Some of my personal memories of our senior year at Wilson include: the all night gambling party at Neal Peterson’s house; the grad night party, also at Neal’s and all night (instead of going to Disneyland on the bus), following which there was a report in the Press-Telegram about an unsupervised teenage party in Park Estates involving drinking; bodysurfing Huntington Beach and The Wedge with Wes and Craig Wiesenhutter; playing sport with my oldest friends Rob Sagehorn and Randy Rossi; speaking at an assembly at Poly before one of their football games (I think that it was Millikan); and heading off with Craig on my first road trip a few weeks after we graduated, to Yellowstone in Wyoming (but then turning around when we got there because it was raining and returning home for a night, and then heading off the next morning to Rosarita Beach near Ensenada to camp and bodysurf).

And I have a confession to make.  Yes, I was one of the group that toilet papered the quad the night before our very last day of school (we pooled our money and bought hundreds of rolls of tp).  Craig and Greg Pike were dumb enough to run the wrong way when several police cars showed up, hide under the wrong bush (under a bright light) and get caught.  They got called in the next day by Mr Nelson, but they didn’t rat on the rest of us, and we held our breath that last day at Wilson as we watched Craig and Greg clean up the mess.

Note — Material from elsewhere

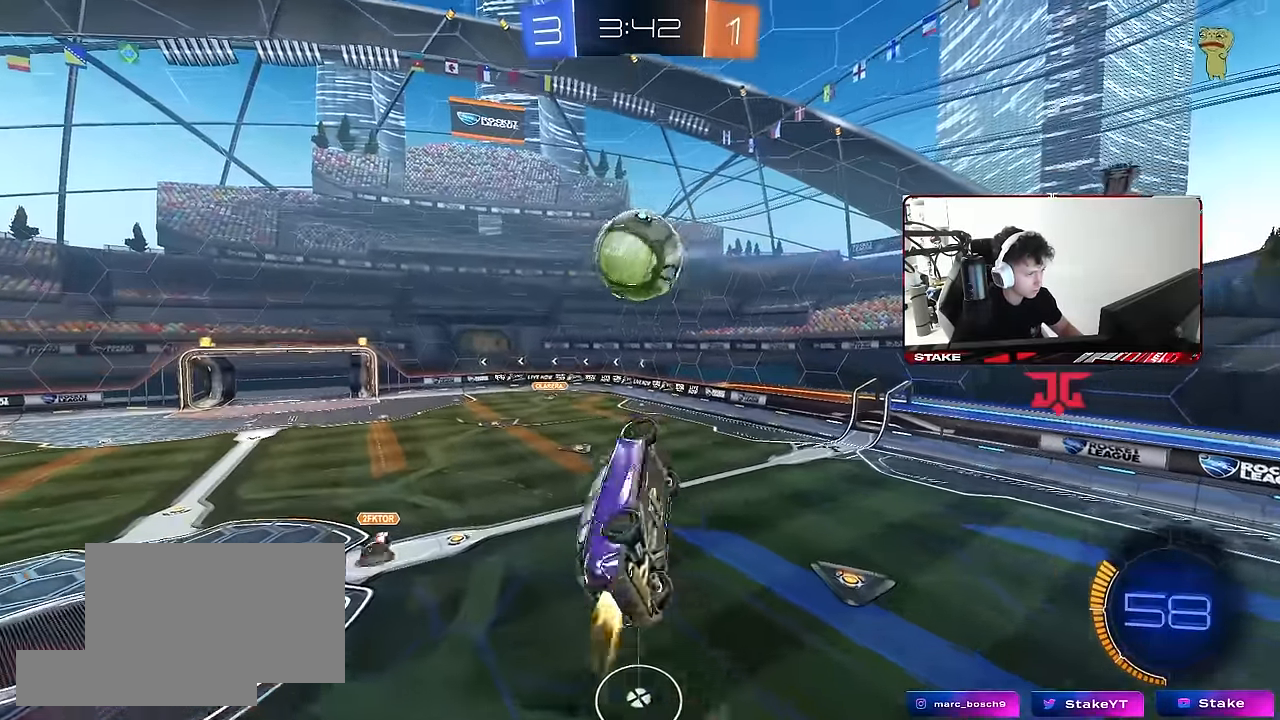
{"keys": ["d", "s"], "mouse": ["left"], "mouse_move": "still", "events": [[133, "a", "down"], [133, "d", "up"], [133, "shift", "up"], [233, "a", "up"], [233, "w", "up"], [333, "d", "down"], [467, "s", "down"]]}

We were young during our years at Wilson, and it was exciting to be growing up whilst being at a great school. We had a huge amount of fun. For me it was a time of innocence (apart from the toilet papering episode) and lots of new experiences. We all have our collective and separate memories, and for me the years at Wilson were some of the best years of my life.

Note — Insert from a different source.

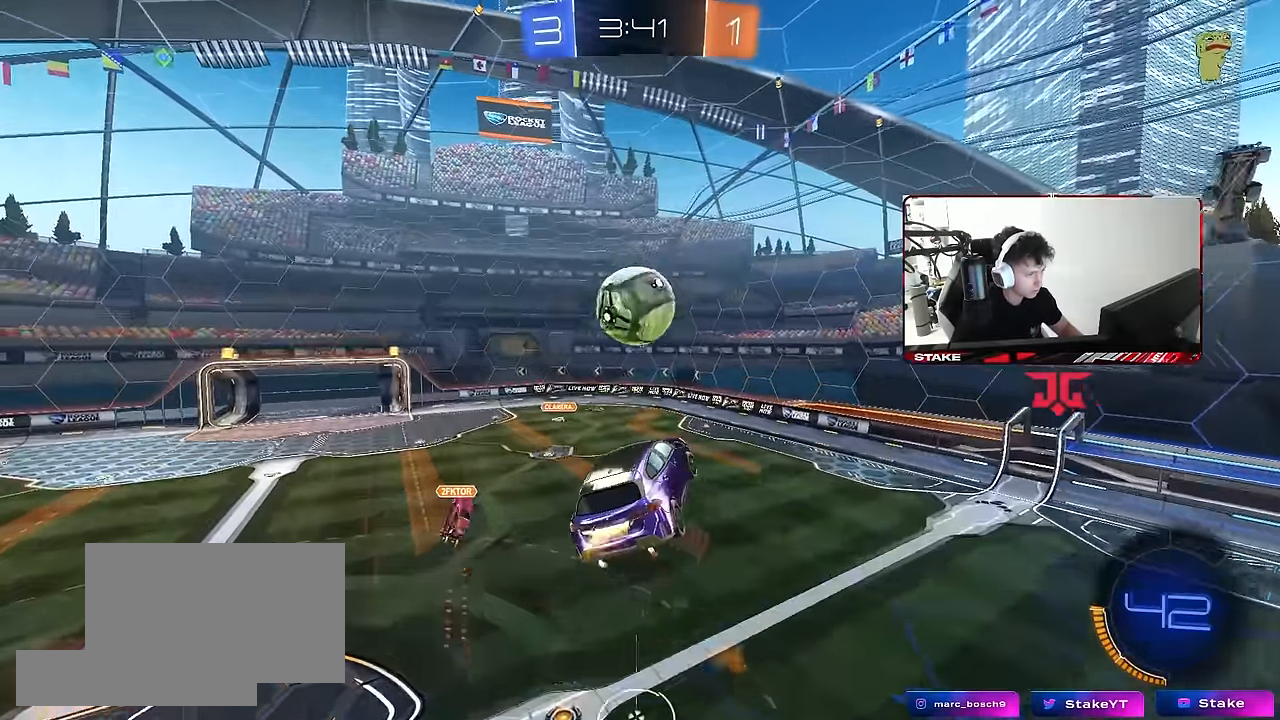
{"keys": ["a", "d", "q"], "mouse": ["left"], "mouse_move": "still", "events": [[67, "s", "up"], [117, "d", "up"], [167, "a", "down"], [167, "q", "down"], [250, "d", "down"]]}
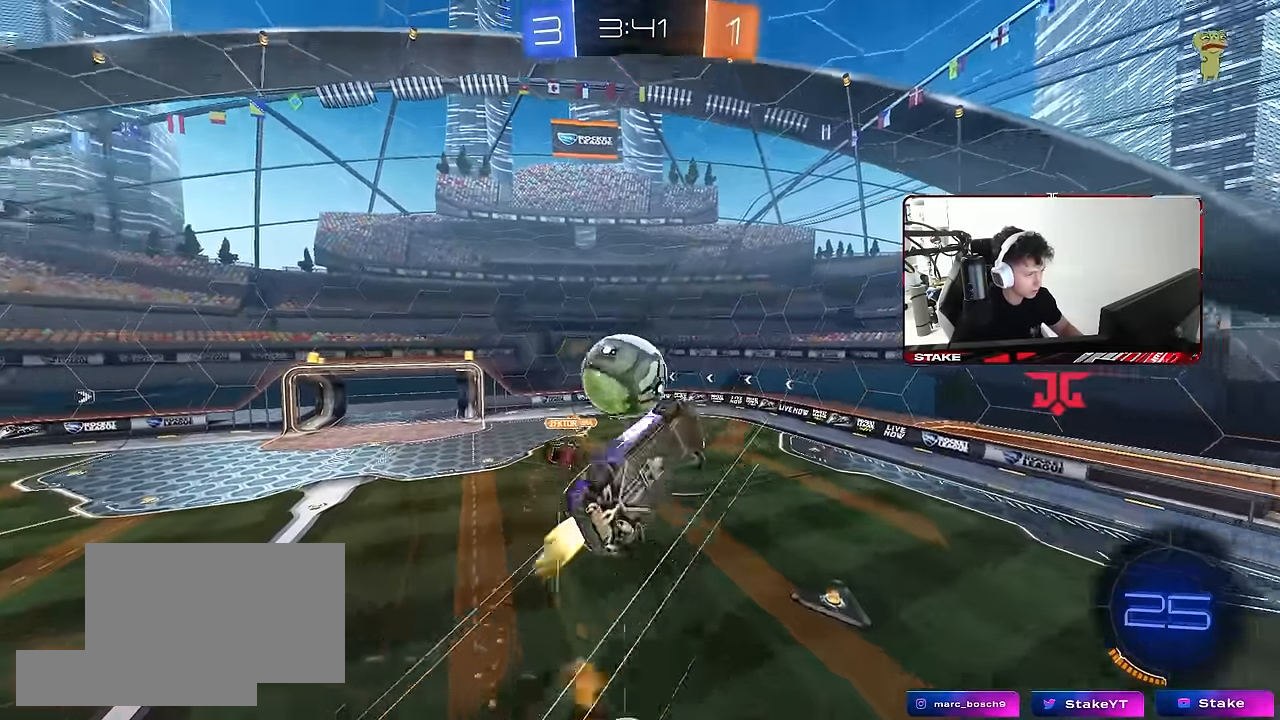
{"keys": ["d", "q"], "mouse": [], "mouse_move": "still", "events": [[133, "a", "up"], [150, "mouse_left", "up"], [217, "q", "up"], [367, "q", "down"]]}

It looks like Patti and the committee have organised what promises to be a fun and memorable 50th reunion – I look forward to catching up and sharing more memories – they were such special years.

Rob Towner




Sunday, June 9, 1968  Vesper's Invocation:

A new realm of life awaits each one of us: we are the men and women of the future – the voice of tomorrow. Yet tomorrow is not an easy road, tomorrow is surely a challenge. We realize this ever more in the tragic death of Senator Robert F. Kennedy. On this national day of mourning, let us hold the memory of Robert Kennedy dear, but let us also look towards the future. We are once again reminded of the trouble and violence in our land, again reminded of our challenge. Seniors, let us meet this challenge with open minds and open hearts. Let responsibility distinguish all of our goals, all of our efforts. May the spirit of truth be our guiding light. May we be people of conscience and let us possess an enduring courage in our convictions. Let us strive to bring understanding into the lives of all people, and may we have faith that the brotherhood of man will prevail. Most importantly, let ours be a time of joy and happiness. May the sunshine of our love illuminate the lives of all men. Let us meet this challenge with open minds and open hearts. At this time I ask that you rise for thirty seconds of silence in the memory of Senator Robert F. Kennedy.

1 comment:

Unknown said...

Rob you covered things brilliantly!


We were in many ways privileged to grow into young adults during a time of such huge social and political change.

FYI . 1968 My 1st concert was to see Cream at the Santa Monica Civic Auditorium

June 1972 Saw the Rolling Stones with Stevie Wonder doing the opening set at the San Diego Sports Arena

*For $6.50, you got to see the Stones, Stevie Wonder and… free parking?

2015 The Stones played a local North County SD venue -The Belly up on Cedros, Solana Beach. didn't go to this private party. but can you imagine?!